There’s a whole list of things that I thought would have sunk the world already. The collapse of commodity prices, emerging markets (which rely heavily on commodity prices), the soaring value of the U.S. dollar, Brexit, Italian banks, and China’s worrisome capital flight are just a few. And yet, here we are, alive and well, even though all these problems remain unresolved. These are serious problems in and of themselves. Moreover, the potential of these happening at the same time is far from remote. Like the Greece situation mentioned earlier, I always thought that when you kick the can down the road, eventually you reach the end of the road. However, the world central banks, with prolonged zero rate interest rate policy (and in the case of the European Central Bank and Bank of Japan, negative) and approximately $14 trillion of Quantitative Easing (QE), have built quite a long road!
One event that I was sure would bring financial ruin was the Federal Reserve’s (Fed) eventual attempt to reduce their $4.5 trillion balance sheet. However, the guidance the Fed gave on Wednesday seemed to make a lot of sense and essentially squashed my nine-year-old fear that there was simply no way they can get out of QE without destroying the planet! After all, when the now-infamous Taper Tantrum happened in 2013 after Federal Reserve Chairman Ben Bernanke merely suggested that the Fed might begin tapering their monthly purchases of mortgage-backed securities, the yield on the 10-year Treasury went from 1.62% to 2.74% in less than two months.
Last Wednesday, Fed Chairwoman Janet Yellen laid out the Fed’s plan for reducing their balance sheet at the Federal Open Market Committee press conference. The Fed will start tapering reinvestment, they hope toward the end of 2017, by reducing the monthly reinvestment of their Treasury portfolio by $6 billion and reducing the monthly Mortgage-Backed Security (MBS) portfolio by $4 billion. That is a reduction of $120 billion a year, or about a 15% reduction in monthly reinvestment. Some have said that this would be equivalent to about one additional 25-basis point increase to the Fed Funds rate, or one more additional tightening a year.
Ms. Yellen stated that the Fed will observe how things play out to determine how much of the balance sheet will remain. Multiple Fed governors, presidents, and former Chairman Ben Bernanke have signaled the Fed will need to maintain a balance sheet significantly higher than the pre-crisis level of approximately $800 billion. If you assume, as some Fed presidents have said, that $2 trillion is the right number, at $120 billion a year, it is a long way from $4.5 trillion to $2 trillion. The Fed essentially wants the taper to be something that operates in the background without the market really noticing it. They plan on doing this in conjunction with the gradual tightening of monetary policy through the Fed Funds rate. It will be interesting to see how that works.

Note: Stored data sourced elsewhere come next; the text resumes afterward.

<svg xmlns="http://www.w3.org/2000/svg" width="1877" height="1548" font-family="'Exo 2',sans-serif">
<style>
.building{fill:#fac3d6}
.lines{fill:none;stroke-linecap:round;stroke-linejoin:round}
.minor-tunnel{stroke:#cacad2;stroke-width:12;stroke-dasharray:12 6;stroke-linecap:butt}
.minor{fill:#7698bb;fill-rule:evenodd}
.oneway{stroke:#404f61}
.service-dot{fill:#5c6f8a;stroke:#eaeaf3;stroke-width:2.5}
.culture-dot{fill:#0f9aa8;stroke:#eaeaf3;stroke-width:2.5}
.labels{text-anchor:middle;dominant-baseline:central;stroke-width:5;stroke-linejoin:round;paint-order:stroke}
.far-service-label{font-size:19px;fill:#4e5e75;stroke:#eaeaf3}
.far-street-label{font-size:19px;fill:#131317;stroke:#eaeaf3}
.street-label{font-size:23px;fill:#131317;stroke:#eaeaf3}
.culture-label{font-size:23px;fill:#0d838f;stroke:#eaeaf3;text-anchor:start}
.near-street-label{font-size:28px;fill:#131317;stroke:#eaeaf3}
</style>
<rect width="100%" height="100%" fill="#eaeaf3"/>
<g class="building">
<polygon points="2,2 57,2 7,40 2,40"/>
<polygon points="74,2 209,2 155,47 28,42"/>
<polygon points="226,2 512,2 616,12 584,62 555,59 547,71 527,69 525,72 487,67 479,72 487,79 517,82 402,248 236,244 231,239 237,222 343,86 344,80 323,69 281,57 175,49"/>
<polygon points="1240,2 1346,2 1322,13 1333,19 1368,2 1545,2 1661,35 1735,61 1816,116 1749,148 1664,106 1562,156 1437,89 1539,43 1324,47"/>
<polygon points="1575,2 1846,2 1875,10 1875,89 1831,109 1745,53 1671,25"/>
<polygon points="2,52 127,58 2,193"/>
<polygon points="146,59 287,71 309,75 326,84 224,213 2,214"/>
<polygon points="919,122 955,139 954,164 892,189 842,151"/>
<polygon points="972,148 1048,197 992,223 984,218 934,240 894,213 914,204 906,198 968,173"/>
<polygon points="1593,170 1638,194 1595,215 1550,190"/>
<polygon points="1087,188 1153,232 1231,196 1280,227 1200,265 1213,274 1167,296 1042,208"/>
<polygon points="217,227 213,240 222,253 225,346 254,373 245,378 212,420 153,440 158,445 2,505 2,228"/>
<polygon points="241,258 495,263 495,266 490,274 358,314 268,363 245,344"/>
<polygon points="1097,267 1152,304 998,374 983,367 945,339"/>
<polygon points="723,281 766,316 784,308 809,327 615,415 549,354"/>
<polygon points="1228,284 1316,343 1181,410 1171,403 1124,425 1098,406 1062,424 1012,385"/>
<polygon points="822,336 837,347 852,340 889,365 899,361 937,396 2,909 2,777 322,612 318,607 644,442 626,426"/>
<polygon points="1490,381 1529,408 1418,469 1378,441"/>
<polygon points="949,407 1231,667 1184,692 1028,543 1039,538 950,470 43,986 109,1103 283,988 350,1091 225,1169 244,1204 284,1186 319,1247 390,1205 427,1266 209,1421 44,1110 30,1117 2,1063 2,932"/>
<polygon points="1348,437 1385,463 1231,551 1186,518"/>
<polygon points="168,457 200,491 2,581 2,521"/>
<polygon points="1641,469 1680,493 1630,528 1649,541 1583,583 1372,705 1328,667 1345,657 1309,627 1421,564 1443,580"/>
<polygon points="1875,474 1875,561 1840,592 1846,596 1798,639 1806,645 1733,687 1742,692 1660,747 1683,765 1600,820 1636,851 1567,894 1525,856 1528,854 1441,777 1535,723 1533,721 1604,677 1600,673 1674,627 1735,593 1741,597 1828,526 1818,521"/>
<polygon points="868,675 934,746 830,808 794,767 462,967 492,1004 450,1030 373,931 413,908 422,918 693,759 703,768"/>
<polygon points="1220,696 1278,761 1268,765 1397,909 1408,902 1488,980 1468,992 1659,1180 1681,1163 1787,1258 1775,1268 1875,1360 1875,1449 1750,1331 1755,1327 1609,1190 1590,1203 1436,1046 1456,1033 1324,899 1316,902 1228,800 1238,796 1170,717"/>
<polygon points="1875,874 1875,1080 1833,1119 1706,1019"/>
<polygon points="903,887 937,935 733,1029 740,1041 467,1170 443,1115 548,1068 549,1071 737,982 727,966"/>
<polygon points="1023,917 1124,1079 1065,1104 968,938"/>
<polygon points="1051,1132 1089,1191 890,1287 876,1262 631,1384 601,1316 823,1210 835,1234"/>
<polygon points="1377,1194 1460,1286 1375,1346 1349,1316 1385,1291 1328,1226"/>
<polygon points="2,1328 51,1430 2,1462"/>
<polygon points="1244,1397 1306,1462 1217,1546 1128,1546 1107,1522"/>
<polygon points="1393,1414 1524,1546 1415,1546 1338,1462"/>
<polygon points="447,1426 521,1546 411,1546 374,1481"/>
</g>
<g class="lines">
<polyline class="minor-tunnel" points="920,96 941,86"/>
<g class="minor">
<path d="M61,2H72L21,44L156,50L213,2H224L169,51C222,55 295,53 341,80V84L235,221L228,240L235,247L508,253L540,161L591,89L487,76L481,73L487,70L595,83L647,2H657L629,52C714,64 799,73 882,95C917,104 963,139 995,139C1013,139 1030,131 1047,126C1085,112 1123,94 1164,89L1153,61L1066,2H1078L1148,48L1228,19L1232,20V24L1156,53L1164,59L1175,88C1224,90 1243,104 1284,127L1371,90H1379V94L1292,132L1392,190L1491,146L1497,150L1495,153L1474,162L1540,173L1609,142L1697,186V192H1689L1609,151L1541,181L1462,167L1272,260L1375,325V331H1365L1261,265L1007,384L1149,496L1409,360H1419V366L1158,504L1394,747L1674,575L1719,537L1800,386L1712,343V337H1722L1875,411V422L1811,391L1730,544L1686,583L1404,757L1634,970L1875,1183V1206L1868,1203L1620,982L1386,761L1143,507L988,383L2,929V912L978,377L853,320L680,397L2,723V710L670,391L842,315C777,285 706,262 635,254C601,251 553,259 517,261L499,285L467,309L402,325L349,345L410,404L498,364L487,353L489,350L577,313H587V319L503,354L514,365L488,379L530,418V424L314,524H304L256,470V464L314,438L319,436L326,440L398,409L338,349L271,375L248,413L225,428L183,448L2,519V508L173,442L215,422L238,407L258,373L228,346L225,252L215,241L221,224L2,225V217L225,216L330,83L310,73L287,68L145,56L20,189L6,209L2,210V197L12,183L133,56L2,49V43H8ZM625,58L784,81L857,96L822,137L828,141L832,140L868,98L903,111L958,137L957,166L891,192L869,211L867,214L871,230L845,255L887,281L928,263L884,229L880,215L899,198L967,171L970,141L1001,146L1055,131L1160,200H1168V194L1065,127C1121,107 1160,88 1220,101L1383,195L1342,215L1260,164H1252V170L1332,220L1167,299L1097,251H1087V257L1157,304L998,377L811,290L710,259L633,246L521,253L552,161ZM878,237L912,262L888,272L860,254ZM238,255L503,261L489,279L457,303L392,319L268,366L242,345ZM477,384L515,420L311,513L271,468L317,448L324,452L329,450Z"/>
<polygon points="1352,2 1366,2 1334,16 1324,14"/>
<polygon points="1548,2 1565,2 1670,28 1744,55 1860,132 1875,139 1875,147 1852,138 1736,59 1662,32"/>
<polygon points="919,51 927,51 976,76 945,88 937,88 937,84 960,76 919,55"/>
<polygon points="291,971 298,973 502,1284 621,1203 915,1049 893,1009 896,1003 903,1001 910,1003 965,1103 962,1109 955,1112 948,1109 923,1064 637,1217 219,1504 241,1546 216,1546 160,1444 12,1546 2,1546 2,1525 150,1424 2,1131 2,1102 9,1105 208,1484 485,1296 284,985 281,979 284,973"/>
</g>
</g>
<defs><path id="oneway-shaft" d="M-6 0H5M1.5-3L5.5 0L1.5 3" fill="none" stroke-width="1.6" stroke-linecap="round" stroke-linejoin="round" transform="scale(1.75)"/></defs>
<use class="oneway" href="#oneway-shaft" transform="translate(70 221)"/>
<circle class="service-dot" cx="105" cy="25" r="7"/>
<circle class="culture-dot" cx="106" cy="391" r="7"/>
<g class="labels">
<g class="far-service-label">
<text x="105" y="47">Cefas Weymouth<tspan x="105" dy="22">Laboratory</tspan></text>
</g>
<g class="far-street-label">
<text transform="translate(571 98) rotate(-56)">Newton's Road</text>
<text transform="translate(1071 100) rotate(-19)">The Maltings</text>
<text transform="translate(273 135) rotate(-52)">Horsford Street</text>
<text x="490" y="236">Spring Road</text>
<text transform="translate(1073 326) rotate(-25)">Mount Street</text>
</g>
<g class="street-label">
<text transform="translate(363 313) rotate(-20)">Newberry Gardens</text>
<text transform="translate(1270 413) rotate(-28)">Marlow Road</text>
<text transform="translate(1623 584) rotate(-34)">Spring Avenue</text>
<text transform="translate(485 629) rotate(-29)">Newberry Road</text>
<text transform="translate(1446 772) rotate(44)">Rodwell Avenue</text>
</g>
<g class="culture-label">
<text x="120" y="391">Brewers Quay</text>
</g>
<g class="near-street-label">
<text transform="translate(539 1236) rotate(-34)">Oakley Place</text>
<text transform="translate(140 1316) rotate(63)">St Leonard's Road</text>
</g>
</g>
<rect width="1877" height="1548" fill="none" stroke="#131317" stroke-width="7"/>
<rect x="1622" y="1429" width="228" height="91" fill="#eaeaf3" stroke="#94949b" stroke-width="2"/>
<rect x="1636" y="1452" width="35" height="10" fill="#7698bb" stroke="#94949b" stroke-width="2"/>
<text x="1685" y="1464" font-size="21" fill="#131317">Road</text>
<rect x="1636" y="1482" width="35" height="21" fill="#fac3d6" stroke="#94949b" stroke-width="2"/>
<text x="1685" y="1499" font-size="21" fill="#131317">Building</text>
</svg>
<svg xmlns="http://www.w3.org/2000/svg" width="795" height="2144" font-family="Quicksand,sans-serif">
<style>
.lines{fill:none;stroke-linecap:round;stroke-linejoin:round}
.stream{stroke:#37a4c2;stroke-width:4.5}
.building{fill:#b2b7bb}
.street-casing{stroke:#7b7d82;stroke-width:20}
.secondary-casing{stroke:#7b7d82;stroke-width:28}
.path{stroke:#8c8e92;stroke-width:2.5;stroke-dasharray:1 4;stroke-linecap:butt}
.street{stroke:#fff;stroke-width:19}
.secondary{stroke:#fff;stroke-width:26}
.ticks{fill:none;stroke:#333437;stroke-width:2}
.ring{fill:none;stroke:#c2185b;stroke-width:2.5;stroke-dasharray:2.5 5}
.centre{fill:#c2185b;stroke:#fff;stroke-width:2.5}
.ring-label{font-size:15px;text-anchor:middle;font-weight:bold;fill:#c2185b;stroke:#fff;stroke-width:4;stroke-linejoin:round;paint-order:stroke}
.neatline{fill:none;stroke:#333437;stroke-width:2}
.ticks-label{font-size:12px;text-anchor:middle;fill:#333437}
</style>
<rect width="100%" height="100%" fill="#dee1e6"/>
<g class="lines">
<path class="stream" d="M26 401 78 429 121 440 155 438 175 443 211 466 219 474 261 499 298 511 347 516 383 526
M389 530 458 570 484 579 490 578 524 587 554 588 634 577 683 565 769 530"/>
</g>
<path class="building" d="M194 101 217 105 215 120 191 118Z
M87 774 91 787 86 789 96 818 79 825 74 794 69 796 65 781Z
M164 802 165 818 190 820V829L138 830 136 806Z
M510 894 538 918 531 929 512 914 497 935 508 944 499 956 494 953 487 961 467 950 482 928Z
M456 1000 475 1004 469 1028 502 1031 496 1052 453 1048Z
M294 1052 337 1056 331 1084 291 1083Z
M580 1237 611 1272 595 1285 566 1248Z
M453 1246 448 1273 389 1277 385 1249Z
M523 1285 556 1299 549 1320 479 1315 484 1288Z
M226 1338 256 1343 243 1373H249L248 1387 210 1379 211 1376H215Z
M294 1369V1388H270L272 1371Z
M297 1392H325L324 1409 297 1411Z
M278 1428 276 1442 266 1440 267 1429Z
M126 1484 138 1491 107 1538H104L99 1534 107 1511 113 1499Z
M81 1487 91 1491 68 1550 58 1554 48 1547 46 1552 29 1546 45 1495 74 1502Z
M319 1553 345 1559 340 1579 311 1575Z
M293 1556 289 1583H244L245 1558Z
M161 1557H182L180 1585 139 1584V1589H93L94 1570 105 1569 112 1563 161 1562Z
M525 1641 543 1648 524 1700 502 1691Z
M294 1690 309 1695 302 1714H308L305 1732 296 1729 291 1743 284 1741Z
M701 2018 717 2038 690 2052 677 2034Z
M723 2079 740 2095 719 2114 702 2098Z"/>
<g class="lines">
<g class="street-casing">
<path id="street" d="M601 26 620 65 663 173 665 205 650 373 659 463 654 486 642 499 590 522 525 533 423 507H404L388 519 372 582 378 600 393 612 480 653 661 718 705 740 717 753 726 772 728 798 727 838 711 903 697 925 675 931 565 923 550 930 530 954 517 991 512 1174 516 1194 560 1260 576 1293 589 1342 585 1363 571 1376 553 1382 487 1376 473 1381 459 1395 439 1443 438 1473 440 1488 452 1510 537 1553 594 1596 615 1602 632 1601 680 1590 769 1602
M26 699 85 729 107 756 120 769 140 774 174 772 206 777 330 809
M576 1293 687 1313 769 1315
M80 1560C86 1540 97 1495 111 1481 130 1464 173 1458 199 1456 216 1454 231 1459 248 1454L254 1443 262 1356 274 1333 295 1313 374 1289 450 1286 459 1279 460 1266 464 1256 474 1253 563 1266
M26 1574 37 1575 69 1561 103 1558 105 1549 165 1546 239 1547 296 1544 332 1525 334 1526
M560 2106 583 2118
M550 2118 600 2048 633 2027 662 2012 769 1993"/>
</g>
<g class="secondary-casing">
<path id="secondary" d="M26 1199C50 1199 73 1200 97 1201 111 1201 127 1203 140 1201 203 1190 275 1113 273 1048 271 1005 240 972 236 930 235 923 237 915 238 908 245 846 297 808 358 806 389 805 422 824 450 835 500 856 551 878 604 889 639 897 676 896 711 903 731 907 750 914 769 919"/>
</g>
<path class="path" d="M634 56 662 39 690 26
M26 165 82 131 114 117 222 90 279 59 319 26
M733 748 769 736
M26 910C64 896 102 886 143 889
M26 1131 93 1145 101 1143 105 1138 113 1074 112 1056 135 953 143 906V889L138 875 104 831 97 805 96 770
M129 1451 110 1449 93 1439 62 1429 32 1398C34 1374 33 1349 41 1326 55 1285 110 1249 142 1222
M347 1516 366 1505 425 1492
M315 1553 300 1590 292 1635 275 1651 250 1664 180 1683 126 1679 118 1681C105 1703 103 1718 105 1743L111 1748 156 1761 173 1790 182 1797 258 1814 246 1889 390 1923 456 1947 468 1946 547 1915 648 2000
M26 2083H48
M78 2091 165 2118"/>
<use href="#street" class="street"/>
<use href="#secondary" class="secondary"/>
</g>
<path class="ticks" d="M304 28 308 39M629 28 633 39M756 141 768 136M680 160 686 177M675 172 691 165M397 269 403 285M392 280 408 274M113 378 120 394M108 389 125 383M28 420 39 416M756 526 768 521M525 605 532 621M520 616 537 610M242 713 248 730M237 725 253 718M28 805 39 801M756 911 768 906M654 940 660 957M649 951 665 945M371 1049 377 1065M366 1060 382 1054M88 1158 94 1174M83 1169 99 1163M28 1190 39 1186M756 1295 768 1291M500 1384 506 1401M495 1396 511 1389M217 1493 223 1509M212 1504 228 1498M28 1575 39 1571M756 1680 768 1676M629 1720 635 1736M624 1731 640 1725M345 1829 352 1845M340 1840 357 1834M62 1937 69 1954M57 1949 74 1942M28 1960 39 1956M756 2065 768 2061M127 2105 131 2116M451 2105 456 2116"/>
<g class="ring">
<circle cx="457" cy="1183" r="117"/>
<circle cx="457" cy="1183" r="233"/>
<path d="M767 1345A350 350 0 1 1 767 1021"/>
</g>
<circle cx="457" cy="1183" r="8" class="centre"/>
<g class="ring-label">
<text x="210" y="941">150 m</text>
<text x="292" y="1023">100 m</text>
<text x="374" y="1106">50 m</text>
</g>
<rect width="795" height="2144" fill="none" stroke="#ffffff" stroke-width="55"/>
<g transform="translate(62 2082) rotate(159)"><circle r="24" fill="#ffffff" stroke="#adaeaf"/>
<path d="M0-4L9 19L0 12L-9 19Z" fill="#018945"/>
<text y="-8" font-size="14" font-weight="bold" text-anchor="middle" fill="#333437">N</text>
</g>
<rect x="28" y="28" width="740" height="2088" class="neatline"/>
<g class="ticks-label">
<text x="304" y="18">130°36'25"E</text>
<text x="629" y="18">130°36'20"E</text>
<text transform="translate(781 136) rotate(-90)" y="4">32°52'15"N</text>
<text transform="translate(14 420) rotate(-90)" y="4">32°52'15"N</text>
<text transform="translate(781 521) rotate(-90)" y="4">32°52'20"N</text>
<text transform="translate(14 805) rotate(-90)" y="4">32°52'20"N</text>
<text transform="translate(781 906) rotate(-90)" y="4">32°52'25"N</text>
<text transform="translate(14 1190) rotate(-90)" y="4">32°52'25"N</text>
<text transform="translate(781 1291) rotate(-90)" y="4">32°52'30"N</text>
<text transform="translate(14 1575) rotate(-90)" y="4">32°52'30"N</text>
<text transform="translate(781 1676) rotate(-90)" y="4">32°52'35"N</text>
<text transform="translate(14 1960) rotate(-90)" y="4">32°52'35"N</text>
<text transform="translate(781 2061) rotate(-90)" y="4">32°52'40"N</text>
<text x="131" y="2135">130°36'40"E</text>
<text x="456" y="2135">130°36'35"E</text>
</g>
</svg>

I think that this plan has a real chance of success. However, I think the Fed is being a little too optimistic regarding its timing. The outlook for inflation has deteriorated quite a bit with lower for longer commodity prices and lack of wage growth. The fact that the unemployment rate continues to decline while wages remain sluggish and productivity is, to quote Chairwoman Yellen, “miserable” is very puzzling. The fact that we have a 4.3% unemployment rate and can barely achieve 2% GDP growth is a problem. As key industries weaken, such as the automotive sector, the historically long economic expansion we have experienced feels like it has the potential to run out of steam. The Fed did a great job this week communicating its plan for unwinding QE. I have felt, however, they are going to be sitting on their hands the rest of 2017 and maybe a good part of 2018. The endless highway will continue to roll on.